Jan. 14 (Bloomberg) -- Confidence among U.S. consumers unexpectedly declined in January as more Americans worried about the effects of higher gasoline prices on their finances.
The Thomson Reuters/University of Michigan preliminary index of consumer sentiment for the month dropped to 72.7, the lowest since November, from 74.5 in the previous month. Economists surveyed by Bloomberg News projected a gain to 75.5, according to the median forecast.
Consumers anticipated stagnant incomes this year along with rising inflation, a product of the highest gasoline prices at the pump since October 2008. Buying plans declined, indicating faster job growth may be required to keep consumer spending accelerating in coming months.
“Rising gasoline prices are definitely hurting people’s wallets,” said Jennifer Lee, a senior economist at BMO Capital Markets in Toronto. “The more important thing is to focus on the expectations index, which shows consumers are feeling a little better about their finances in coming months and that will guide spending patterns up.”
The estimates in the Bloomberg survey of 72 economists ranged from 73 to 78. The index averaged 89 in the five years leading up to the recession that began in December 2007.
Stocks fluctuated after the report, with the Standard & Poor’s 500 Index rising less than 0.1 percent to 1,284.5 at 10:25 a.m. in New York.
The confidence survey’s gauge of current conditions, which reflects Americans’ perceptions of their financial situation and whether it is a good time to buy big-ticket items like cars, decreased to a three-month low of 79.8 from 85.3 in the prior month.
The index of consumer expectations for six months from now, which more closely projects the direction of consumer spending, increased to 68.2, the highest since June 2010, from 67.5.
Separate data from the Commerce Department showed sales at U.S. retailers rose in December for a sixth consecutive month, capping the biggest one-year gain in more than a decade. Purchases increased 0.6 percent after rising 0.8 percent in November. Sales climbed 6.7 percent in 2010, the most since an 8.2 percent jump in 1999.
Industrial production rose more than forecast in December, boosted by gains in business equipment and home electronics, Federal Reserve figures showed.
Output at factories, mines and utilities climbed 0.8 percent, the most in five months, after a revised 0.3 percent increase in November. Economists surveyed by Bloomberg forecast a 0.5 percent gain, according to the median estimate.

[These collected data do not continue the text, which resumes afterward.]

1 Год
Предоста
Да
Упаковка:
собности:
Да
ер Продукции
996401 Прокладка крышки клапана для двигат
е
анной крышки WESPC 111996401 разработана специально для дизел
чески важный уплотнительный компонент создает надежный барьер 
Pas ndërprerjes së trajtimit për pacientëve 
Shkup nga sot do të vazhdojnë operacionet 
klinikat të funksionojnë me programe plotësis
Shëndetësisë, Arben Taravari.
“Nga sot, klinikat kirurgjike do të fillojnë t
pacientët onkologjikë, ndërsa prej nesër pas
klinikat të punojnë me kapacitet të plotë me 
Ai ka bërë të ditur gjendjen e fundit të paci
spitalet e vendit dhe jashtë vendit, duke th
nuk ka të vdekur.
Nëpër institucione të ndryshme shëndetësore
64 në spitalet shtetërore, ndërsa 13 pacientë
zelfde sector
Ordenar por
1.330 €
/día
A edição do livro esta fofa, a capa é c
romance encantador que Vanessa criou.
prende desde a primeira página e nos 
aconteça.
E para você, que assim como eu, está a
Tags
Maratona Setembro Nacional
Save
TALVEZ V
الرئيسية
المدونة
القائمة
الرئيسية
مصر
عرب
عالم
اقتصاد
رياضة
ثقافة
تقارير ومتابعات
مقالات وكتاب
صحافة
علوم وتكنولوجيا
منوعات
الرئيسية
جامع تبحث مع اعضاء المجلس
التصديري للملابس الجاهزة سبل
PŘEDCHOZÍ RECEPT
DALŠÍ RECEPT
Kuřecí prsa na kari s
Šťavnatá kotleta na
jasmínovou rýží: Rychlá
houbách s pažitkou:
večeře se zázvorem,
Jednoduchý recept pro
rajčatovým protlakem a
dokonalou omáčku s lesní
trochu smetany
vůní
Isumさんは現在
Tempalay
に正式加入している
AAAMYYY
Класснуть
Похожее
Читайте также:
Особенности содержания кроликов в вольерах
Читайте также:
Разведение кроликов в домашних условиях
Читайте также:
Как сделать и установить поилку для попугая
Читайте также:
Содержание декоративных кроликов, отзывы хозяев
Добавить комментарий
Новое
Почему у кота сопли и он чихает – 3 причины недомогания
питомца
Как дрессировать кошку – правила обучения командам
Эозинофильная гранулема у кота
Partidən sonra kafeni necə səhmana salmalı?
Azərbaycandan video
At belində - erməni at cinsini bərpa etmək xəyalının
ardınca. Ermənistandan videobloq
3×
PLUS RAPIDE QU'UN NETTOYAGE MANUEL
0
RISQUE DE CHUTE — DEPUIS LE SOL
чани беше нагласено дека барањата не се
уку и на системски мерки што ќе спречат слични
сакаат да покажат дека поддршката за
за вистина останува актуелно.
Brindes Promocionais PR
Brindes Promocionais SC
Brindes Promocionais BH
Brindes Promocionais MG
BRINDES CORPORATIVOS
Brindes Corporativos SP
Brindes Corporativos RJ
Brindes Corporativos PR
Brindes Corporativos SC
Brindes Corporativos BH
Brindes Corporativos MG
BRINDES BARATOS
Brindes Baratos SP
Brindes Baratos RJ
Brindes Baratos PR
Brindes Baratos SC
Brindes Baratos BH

The Labor Department said today that consumer prices rose 0.5 percent in December, led by higher fuel costs. The core rate of consumer prices, which excludes food and energy, increased 0.1 percent.
Consumers in the Michigan survey said they expect an inflation rate of 3.3 percent over the next 12 months, the highest since October 2008, compared with 3 percent in December.
The average price of a gallon of gasoline rose to $3.10 yesterday, the highest since October 2008, according to AAA. Prices on regular-grade gasoline have exceeded $3 a gallon since Dec. 21.
Over the next five years, the figures tracked by Federal Reserve policy makers, Americans expected a 2.8 percent rate of inflation, unchanged for a fourth month.
Improving economic news helped boost stocks last year. The S&P rose 13 percent in 2010 and has extended those gains this year.
The U.S. is still not creating employment fast enough to quickly replace the 8.4 million jobs lost during the recession and the unemployment rate may stay above 9 percent for a third straight year in 2011, according to economists surveyed by Bloomberg this month. The high jobless rate has been among the reasons cited by Fed policy makers for maintaining its program to buy up to $600 billion in Treasury securities through June.
Fed Chairman Ben S. Bernanke, in Senate testimony Jan. 7, said it may take five years for the labor market to “normalize fully.” The U.S. added 103,000 jobs in December and the unemployment rate fell to 9.4 percent, Labor Department data show. For all of 2010, about 1.1 million jobs were created, with 1.35 million private payrolls added.
Holiday purchases rose 5.5 percent, the best performance since 2005, said MasterCard Advisors’ SpendingPulses, which measures retail sales by all payment forms. That compared with a 4.1 percent gain a year earlier. The numbers include Internet sales and exclude automobile purchases.
Tiffany & Co. this week said sales over the combined November-December 2010 period rose 11 percent from a year earlier and raised its fiscal year profit forecast. It was the fourth time the jewelry retailer boosted its profit projection for the year ending this month.
Some retailers’ sales fell short of analysts’ projections last month as a blizzard the day after Christmas kept shoppers from stores, overshadowing earlier holiday buying.
A Dec. 26 storm that dumped more than 12 inches (30 centimeters) of snow on parts of the Northeast “disrupted” post-holiday shopping, Macy’s Inc. Chief Executive Officer Terry Lundgren said in a statement. The day after Christmas is typically one of the busiest shopping days of the year.